Your monthly mortgage cost isn’t just based on the property price. Small changes to the rate, term and deposit can make a noticeable difference. Use the points below to understand what moves the numbers.

Deposit size (LTV)

A larger deposit typically means a lower Loan-to-Value, which can unlock better rates and reduce monthly repayments.

Interest rate

The higher the rate, the more you pay each month. Try a few rate scenarios to see how sensitive your repayments are to changes.

Mortgage term

A longer term can reduce monthly payments, but usually increases the total interest paid over the life of the mortgage.

Mortgage type

Repayment mortgages pay down the balance over time. Interest-only payments are lower, but the full loan still needs repaying at the end.

Fees and product costs

Arrangement fees and other costs can change the true cost of borrowing.

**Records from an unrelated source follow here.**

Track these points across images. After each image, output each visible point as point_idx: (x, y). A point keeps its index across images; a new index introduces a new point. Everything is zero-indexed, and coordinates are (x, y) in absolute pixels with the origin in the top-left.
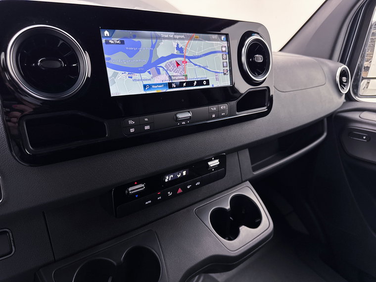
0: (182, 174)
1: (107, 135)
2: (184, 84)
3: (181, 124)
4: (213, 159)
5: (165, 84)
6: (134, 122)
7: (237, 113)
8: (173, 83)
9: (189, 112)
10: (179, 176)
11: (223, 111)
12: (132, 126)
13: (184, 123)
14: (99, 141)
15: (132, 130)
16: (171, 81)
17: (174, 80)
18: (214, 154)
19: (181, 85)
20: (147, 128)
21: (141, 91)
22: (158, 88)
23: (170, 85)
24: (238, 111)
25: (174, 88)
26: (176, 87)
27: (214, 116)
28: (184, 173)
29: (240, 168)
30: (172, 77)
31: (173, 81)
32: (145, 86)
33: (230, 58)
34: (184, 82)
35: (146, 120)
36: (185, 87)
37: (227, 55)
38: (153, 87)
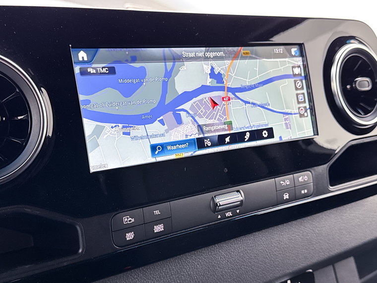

If fees are added to the loan, repayments may be higher.

Overpayments

Overpaying can reduce interest and shorten the term, but lenders often have limits—especially during fixed-rate periods.

Frequently Asked Questions

How accurate is this mortgage calculator?

It provides an estimated monthly repayment based on the figures you enter. Your lender’s exact payment may differ depending on the product, fees, and how interest is calculated.

Does the calculator include mortgage fees?

Typically, no. Some mortgages have arrangement/product fees and other costs. If fees are added to the loan, your repayments may be higher than this estimate.

What interest rate should I use?

If you have a quote from a lender or broker, use that rate. If not, try a few realistic scenarios (for example a lower, expected, and higher rate) to understand how repayments could change.

What’s the difference between repayment and interest-only?

A repayment mortgage covers interest and pays down the balance over time, so the loan is typically cleared by the end of the term. Interest-only payments cover the interest only, meaning the balance usually remains to be repaid at the end.

Why is my lender’s quote different to the calculator?

Lenders may factor in product fees, incentives, different repayment start dates, or use slightly different calculation assumptions. The calculator is a planning tool, not a formal quotation.

Can this calculator tell me if I’ll be accepted for a mortgage?

No. Mortgage approval depends on affordability checks, credit history, and lender criteria. This tool helps you estimate repayments so you can plan, but it doesn’t assess eligibility.